== DATA SHOWN ==

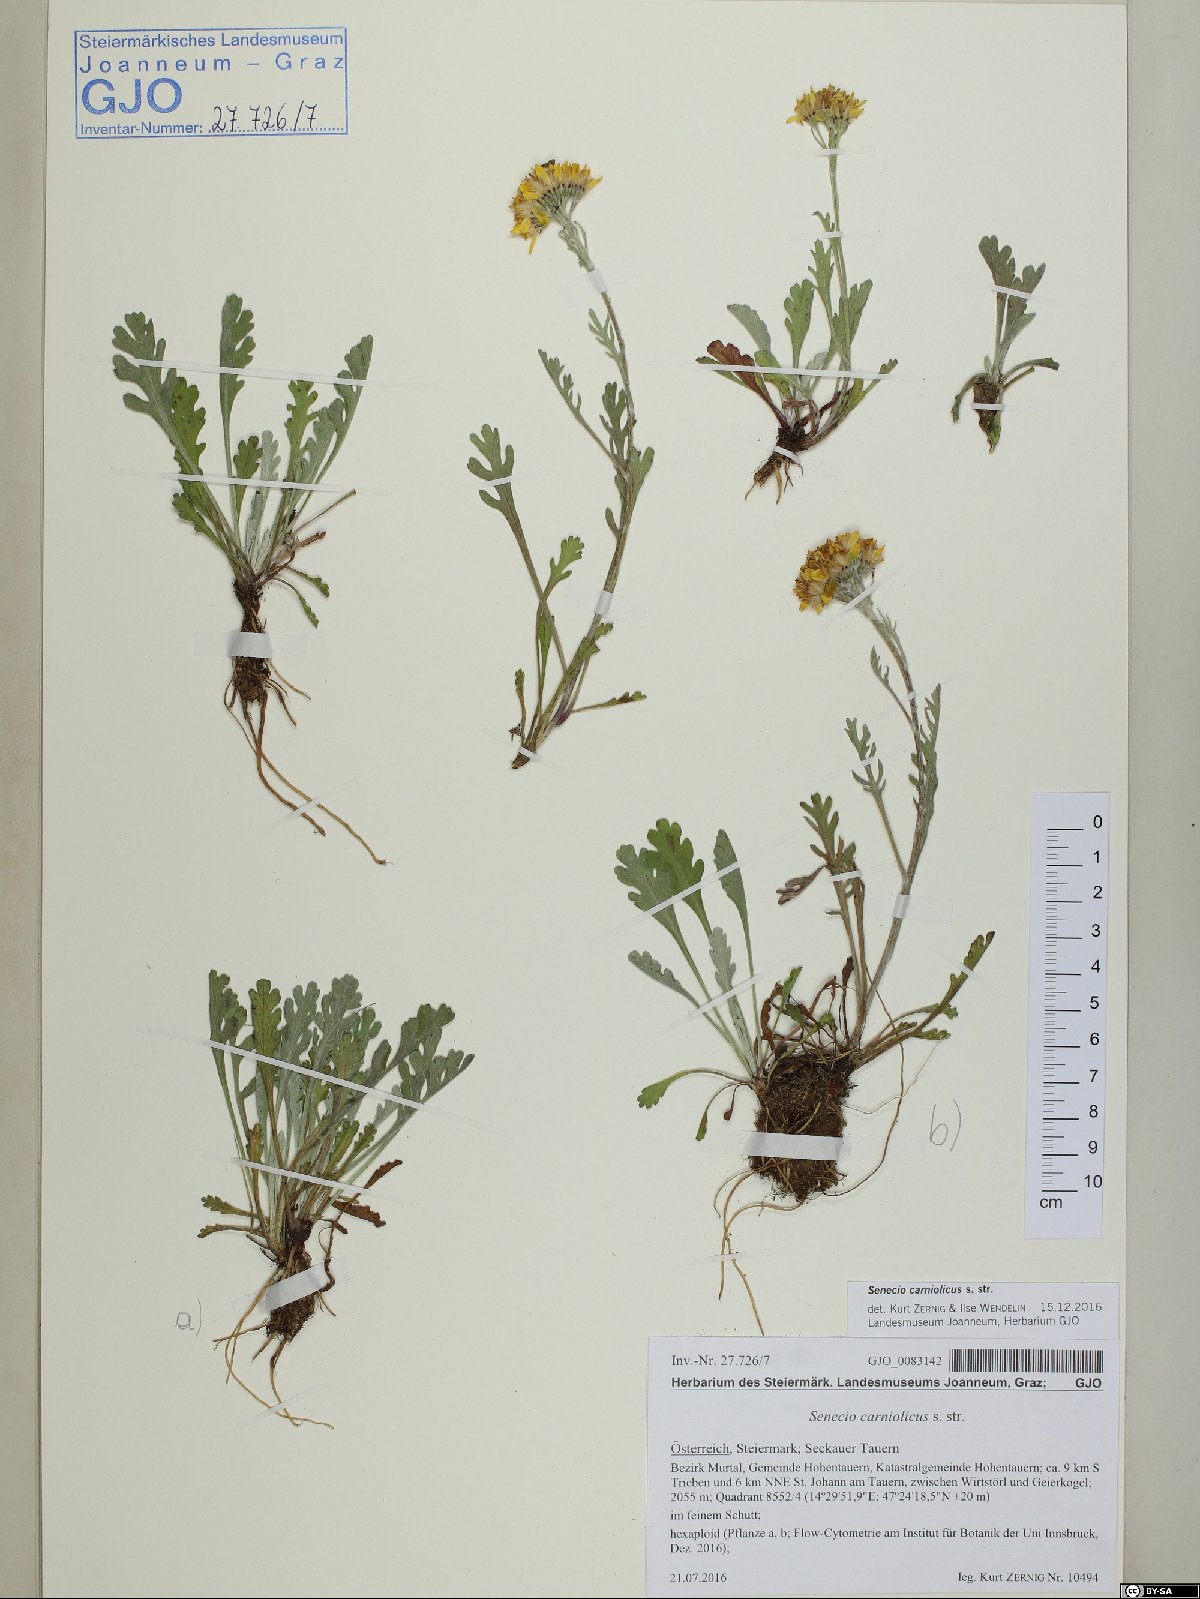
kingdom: Plantae
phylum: Tracheophyta
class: Magnoliopsida
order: Asterales
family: Asteraceae
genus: Jacobaea
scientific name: Jacobaea carniolica
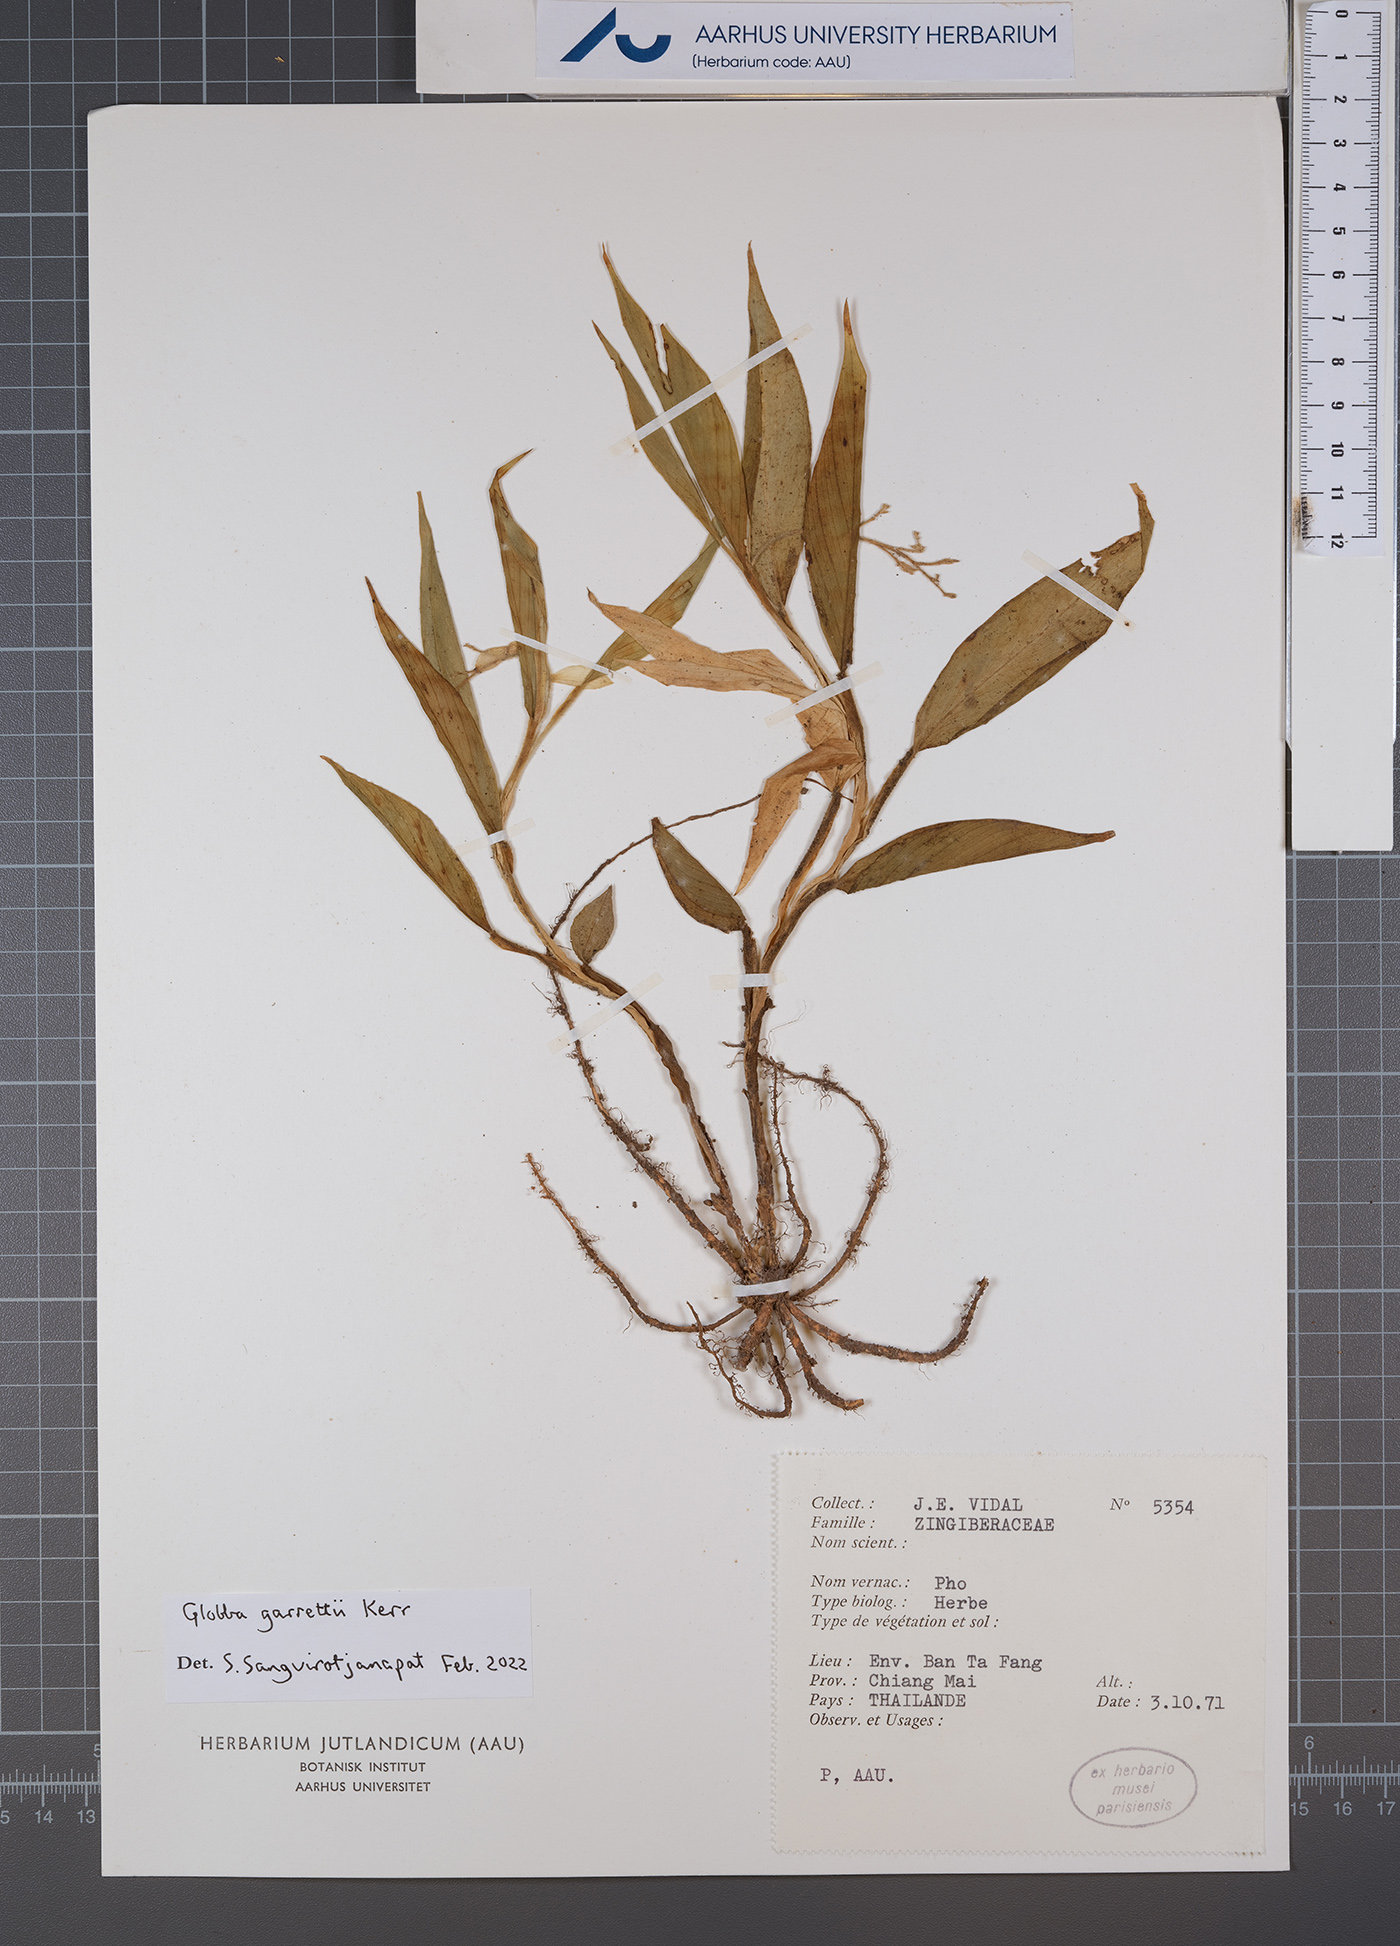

===

*DIRECTION:* Write out every text line from the rows above, word for word, and leave the pictures out.

*THE SOLUTION:*
kingdom: Plantae
phylum: Tracheophyta
class: Magnoliopsida
order: Asterales
family: Asteraceae
genus: Jacobaea
scientific name: Jacobaea carniolica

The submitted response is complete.